Dès sa fondation en 1976, le quotidien espagnol de référence, El País, décide de ne publier aucune information sur la boxe.
« Sauf celles relatant des accidents soufferts par les combattants ou qui reflètent le monde sordide de cette activité. »
Le journal couvre en revanche les corridas, en leur dédiant de pleines pages aux images souvent sanglantes.
En 1989, la télévision publique (TVE) suit le même chemin, sur l’initiative de son directeur, Luis Solana, un ancien député socialiste. Toutes ses antennes opposent un veto à la boxe qui « n’est pas bonne pour la stabilité de la société et la morale publique », argumente-t-il. Apparu dans les kiosques en 2007, le deuxième plus grand journal espagnol marqué à gauche, Público, a suivi le même chemin.
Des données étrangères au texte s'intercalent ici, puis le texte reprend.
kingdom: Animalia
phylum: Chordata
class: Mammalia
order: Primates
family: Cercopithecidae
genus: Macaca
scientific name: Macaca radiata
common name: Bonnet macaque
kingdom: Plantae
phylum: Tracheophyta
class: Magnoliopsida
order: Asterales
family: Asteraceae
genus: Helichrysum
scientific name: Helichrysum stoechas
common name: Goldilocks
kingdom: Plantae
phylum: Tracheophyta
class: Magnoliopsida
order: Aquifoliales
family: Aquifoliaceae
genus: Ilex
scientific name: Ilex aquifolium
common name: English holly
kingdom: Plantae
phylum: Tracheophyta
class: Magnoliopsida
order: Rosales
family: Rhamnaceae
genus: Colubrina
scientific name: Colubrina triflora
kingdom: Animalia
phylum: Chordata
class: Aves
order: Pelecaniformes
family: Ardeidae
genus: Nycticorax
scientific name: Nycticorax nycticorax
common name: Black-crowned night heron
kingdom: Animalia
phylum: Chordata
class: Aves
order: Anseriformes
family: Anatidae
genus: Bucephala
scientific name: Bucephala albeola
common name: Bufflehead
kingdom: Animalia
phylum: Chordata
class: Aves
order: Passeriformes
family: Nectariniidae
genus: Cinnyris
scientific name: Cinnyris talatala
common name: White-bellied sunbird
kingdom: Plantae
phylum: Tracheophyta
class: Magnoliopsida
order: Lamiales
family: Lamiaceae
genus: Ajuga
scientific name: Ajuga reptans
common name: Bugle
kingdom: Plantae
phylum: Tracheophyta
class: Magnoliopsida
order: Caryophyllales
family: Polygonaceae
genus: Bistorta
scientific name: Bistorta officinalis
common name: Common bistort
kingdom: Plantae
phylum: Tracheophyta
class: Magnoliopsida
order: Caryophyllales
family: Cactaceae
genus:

Plus mesurée que ses boxeurs, la secrétaire générale de la Fédération, Margarita Rodríguez, rejette le terme de « persécution ». La boxe espagnole reçoit après tout des subventions annuelles du gouvernement socialiste en place (moins d’un million d’euros en 2010). Mais les médias de gauche « nous annulent, tout simplement. Ils nous ignorent ».
Quant à la télévision publique, « elle retransmet les courses de Formule 1 et de motos alors qu’il s’y produit beaucoup plus d’accidents », s’agace-t-elle.
L’invisibilité médiatique asphyxie en tout cas la boxe espagnole, les sponsors hésitant à financer un sport rejeté par la première chaîne publique, leader d’audience en Espagne. Certaines petites chaînes de la TNT se sont cependant récemment lancées sur le filon avec un certain succès d’audience.
« La gauche a tué la boxe espagnole. En la stigmatisant moralement, elle l’a plombée financièrement », accuse Quique Peinado, journaliste sur la chaîne de télévision sportive Marca TV et d’autant plus en colère qu’il se situe lui aussi bien à gauche.
« L’hostilité vient d’un cliché né pendant le franquisme, lorsque les boxeurs espagnols étaient les sportifs les plus associés au régime. Normal, ils triomphaient à cette époque et Franco tentait d’utiliser leur gloire comme il l’a fait avec le football », explique-t-il.
Prêts à faire des milliers de kilomètres pour suivre les champions espagnols, l’acteur Javier Bardem et son frère, Carlos, issus d’une famille très marquée à gauche, dénoncent aussi le « discrédit social de la boxe en Espagne ».